L'ArtBarRock disquaire, Lille, disques, musique
L'ArtBarRock, entre galerie d'art et magasin de disques. Photo : Eugénie CASSIGNOL

Le comeback des disquaires indépendants

À partir des années 1980-1990, l’arrivée de grands distributeurs tels que le géant du net Amazon ou de grandes surfaces culturelles comme la Fnac et Cultura, a profondément modifié le paysage de la distribution musicale, assuré jusque-là par les disquaires indépendants, grâce à des surfaces de vente plus grandes leur permettant d’acheter en grande quantité, ce qui contribue à pouvoir négocier des prix plus bas auprès des labels.

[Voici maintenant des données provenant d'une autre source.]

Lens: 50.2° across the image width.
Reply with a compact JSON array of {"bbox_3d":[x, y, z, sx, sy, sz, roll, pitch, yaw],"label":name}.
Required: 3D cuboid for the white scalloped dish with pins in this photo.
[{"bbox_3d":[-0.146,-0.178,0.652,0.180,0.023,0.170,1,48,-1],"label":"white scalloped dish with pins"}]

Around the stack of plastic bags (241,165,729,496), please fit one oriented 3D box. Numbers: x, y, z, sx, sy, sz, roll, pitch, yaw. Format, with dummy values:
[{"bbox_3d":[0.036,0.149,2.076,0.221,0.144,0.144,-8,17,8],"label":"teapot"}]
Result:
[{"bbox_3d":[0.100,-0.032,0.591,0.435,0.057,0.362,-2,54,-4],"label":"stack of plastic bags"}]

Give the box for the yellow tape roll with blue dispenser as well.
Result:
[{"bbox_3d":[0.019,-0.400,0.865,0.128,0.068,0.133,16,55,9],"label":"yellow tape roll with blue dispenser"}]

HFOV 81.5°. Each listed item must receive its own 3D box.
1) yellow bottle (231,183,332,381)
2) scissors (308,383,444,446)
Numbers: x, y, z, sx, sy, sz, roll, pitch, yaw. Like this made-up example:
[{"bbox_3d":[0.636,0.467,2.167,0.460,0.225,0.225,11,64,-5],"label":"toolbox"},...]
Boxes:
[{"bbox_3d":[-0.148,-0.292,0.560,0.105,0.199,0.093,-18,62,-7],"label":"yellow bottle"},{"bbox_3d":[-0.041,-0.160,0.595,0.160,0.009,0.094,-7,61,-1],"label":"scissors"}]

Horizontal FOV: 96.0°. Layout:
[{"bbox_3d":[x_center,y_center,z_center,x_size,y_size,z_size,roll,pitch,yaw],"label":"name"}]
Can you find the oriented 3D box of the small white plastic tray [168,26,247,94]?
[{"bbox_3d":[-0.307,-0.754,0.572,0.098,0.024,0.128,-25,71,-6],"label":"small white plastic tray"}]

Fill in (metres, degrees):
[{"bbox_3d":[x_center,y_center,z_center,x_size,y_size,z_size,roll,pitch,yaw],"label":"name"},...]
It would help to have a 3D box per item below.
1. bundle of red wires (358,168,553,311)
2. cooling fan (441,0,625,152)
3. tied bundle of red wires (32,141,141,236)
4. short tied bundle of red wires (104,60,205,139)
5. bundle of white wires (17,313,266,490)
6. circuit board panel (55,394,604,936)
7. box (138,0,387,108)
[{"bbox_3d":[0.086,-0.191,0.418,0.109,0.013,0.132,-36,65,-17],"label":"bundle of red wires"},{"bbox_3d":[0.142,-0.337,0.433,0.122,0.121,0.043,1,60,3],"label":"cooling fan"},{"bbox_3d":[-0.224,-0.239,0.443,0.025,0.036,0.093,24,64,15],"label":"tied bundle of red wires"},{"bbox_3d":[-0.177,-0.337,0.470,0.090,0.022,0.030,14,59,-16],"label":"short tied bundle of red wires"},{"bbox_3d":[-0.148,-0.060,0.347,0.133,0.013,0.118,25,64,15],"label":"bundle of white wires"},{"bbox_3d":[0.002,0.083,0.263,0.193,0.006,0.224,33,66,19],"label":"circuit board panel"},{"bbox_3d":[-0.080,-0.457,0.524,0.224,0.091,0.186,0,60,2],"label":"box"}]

Mais ces derniers ont résisté en se réinventant. Prenons l’exemple de 2020 : les contraintes imposées par la crise sanitaire, c’est-à-dire principalement le confinement, ont montré les enjeux liés à leur présence et leur visibilité sur le marché de la vente à distance. Contraints de fermer boutique, de nombreux disquaires indépendants ont commencé leur activité en ligne, ce qui leur a permis un développement à plus grande échelle.

Mais ce n’est pas tout : les disquaires arrivent également à se différencier des grands distributeurs par la proximité avec leurs clients, des disques plus divers et non pas que des tubes ou encore en organisant des réunions avec les passionnés de musique. Les indépendants arrivent à instaurer un sentiment unique pour garder la fidélité de leurs clients que les grands distributeurs n’arrivent pas forcément à créer.

Enfin, il est important de mentionner que le disque revient à la mode. La part du vinyle dans le revenu des supports physiques musicaux est passée de 3 % en 2014 à presque 28 % en 2020. Cela s’explique par plusieurs raisons: le plaisir de détenir un objet physique dans un univers de plus en plus dématérialisé, par la qualité esthétique du disque lui-même et de ses compléments comme la pochette et par un regain de nostalgie tout simplement. Un ensemble de raisons qui fait le plus grand bonheur des disquaires indépendants.